▶ [WORK TO COMPLETE] Would you please restate all of the data exactly?

▶ [Saved entries]
....

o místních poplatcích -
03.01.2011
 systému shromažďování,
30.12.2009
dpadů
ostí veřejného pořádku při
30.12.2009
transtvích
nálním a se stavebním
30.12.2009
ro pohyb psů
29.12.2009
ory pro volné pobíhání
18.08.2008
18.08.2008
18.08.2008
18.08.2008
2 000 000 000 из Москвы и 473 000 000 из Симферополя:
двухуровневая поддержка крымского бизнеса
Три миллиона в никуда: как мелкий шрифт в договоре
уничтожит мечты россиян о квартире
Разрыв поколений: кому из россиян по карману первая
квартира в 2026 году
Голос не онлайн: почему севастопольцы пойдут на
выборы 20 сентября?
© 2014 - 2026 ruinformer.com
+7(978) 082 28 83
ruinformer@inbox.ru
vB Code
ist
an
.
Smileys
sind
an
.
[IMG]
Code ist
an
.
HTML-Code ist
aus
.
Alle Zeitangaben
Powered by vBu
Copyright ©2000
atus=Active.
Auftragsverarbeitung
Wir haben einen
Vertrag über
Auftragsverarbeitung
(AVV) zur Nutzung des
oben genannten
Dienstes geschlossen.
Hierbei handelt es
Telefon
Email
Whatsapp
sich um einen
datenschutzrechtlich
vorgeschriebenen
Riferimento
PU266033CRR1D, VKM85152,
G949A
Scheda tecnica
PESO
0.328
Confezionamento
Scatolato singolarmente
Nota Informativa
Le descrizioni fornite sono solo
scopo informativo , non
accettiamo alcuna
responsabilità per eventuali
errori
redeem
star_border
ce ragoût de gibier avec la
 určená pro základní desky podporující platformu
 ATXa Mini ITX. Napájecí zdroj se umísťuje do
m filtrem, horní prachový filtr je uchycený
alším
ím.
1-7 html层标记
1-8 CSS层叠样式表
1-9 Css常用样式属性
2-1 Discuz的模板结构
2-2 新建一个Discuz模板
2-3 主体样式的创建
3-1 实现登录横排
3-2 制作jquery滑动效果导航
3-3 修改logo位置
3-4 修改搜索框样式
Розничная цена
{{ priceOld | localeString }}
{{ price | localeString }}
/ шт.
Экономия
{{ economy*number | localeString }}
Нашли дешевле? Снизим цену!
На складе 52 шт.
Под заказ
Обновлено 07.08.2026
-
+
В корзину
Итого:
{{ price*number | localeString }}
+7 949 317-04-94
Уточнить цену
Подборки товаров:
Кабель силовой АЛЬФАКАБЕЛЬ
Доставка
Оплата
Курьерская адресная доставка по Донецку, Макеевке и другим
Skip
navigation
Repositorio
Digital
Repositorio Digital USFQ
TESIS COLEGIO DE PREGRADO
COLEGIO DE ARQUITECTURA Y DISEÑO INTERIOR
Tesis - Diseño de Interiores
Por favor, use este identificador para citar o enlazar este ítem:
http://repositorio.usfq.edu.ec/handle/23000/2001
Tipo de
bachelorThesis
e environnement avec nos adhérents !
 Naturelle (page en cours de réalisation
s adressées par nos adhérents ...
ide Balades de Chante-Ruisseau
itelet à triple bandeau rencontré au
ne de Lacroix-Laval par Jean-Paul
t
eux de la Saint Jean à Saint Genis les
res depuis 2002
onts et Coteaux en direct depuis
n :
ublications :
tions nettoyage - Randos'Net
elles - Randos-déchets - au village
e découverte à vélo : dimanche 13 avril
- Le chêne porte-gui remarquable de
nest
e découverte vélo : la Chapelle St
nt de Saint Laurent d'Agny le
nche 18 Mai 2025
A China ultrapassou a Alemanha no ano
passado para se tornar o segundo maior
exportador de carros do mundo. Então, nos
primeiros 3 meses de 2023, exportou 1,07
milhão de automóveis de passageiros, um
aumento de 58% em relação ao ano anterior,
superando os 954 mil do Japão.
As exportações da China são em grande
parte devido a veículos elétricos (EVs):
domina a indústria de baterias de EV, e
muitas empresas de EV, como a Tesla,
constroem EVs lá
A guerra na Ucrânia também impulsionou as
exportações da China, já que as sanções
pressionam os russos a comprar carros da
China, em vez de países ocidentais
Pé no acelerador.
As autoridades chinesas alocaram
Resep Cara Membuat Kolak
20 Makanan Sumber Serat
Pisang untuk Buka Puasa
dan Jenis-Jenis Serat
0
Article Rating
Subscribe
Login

....

▶ [RESULT]
o místních poplatcích -
03.01.2011
 systému shromažďování,
30.12.2009
dpadů
ostí veřejného pořádku při
30.12.2009
transtvích
nálním a se stavebním
30.12.2009
ro pohyb psů
29.12.2009
ory pro volné pobíhání
18.08.2008
18.08.2008
18.08.2008
18.08.2008
2 000 000 000 из Москвы и 473 000 000 из Симферополя:
двухуровневая поддержка крымского бизнеса
Три миллиона в никуда: как мелкий шрифт в договоре
уничтожит мечты россиян о квартире
Разрыв поколений: кому из россиян по карману первая
квартира в 2026 году
Голос не онлайн: почему севастопольцы пойдут на
выборы 20 сентября?
© 2014 - 2026 ruinformer.com
+7(978) 082 28 83
ruinformer@inbox.ru
vB Code
ist
an
.
Smileys
sind
an
.
[IMG]
Code ist
an
.
HTML-Code ist
aus
.
Alle Zeitangaben
Powered by vBu
Copyright ©2000
atus=Active.
Auftragsverarbeitung
Wir haben einen
Vertrag über
Auftragsverarbeitung
(AVV) zur Nutzung des
oben genannten
Dienstes geschlossen.
Hierbei handelt es
Telefon
Email
Whatsapp
sich um einen
datenschutzrechtlich
vorgeschriebenen
Riferimento
PU266033CRR1D, VKM85152,
G949A
Scheda tecnica
PESO
0.328
Confezionamento
Scatolato singolarmente
Nota Informativa
Le descrizioni fornite sono solo
scopo informativo , non
accettiamo alcuna
responsabilità per eventuali
errori
redeem
star_border
ce ragoût de gibier avec la
 určená pro základní desky podporující platformu
 ATXa Mini ITX. Napájecí zdroj se umísťuje do
m filtrem, horní prachový filtr je uchycený
alším
ím.
1-7 html层标记
1-8 CSS层叠样式表
1-9 Css常用样式属性
2-1 Discuz的模板结构
2-2 新建一个Discuz模板
2-3 主体样式的创建
3-1 实现登录横排
3-2 制作jquery滑动效果导航
3-3 修改logo位置
3-4 修改搜索框样式
Розничная цена
{{ priceOld | localeString }}
{{ price | localeString }}
/ шт.
Экономия
{{ economy*number | localeString }}
Нашли дешевле? Снизим цену!
На складе 52 шт.
Под заказ
Обновлено 07.08.2026
-
+
В корзину
Итого:
{{ price*number | localeString }}
+7 949 317-04-94
Уточнить цену
Подборки товаров:
Кабель силовой АЛЬФАКАБЕЛЬ
Доставка
Оплата
Курьерская адресная доставка по Донецку, Макеевке и другим
Skip
navigation
Repositorio
Digital
Repositorio Digital USFQ
TESIS COLEGIO DE PREGRADO
COLEGIO DE ARQUITECTURA Y DISEÑO INTERIOR
Tesis - Diseño de Interiores
Por favor, use este identificador para citar o enlazar este ítem:
http://repositorio.usfq.edu.ec/handle/23000/2001
Tipo de
bachelorThesis
e environnement avec nos adhérents !
 Naturelle (page en cours de réalisation
s adressées par nos adhérents ...
ide Balades de Chante-Ruisseau
itelet à triple bandeau rencontré au
ne de Lacroix-Laval par Jean-Paul
t
eux de la Saint Jean à Saint Genis les
res depuis 2002
onts et Coteaux en direct depuis
n :
ublications :
tions nettoyage - Randos'Net
elles - Randos-déchets - au village
e découverte à vélo : dimanche 13 avril
- Le chêne porte-gui remarquable de
nest
e découverte vélo : la Chapelle St
nt de Saint Laurent d'Agny le
nche 18 Mai 2025
A China ultrapassou a Alemanha no ano
passado para se tornar o segundo maior
exportador de carros do mundo. Então, nos
primeiros 3 meses de 2023, exportou 1,07
milhão de automóveis de passageiros, um
aumento de 58% em relação ao ano anterior,
superando os 954 mil do Japão.
As exportações da China são em grande
parte devido a veículos elétricos (EVs):
domina a indústria de baterias de EV, e
muitas empresas de EV, como a Tesla,
constroem EVs lá
A guerra na Ucrânia também impulsionou as
exportações da China, já que as sanções
pressionam os russos a comprar carros da
China, em vez de países ocidentais
Pé no acelerador.
As autoridades chinesas alocaram
Resep Cara Membuat Kolak
20 Makanan Sumber Serat
Pisang untuk Buka Puasa
dan Jenis-Jenis Serat
0
Article Rating
Subscribe
Login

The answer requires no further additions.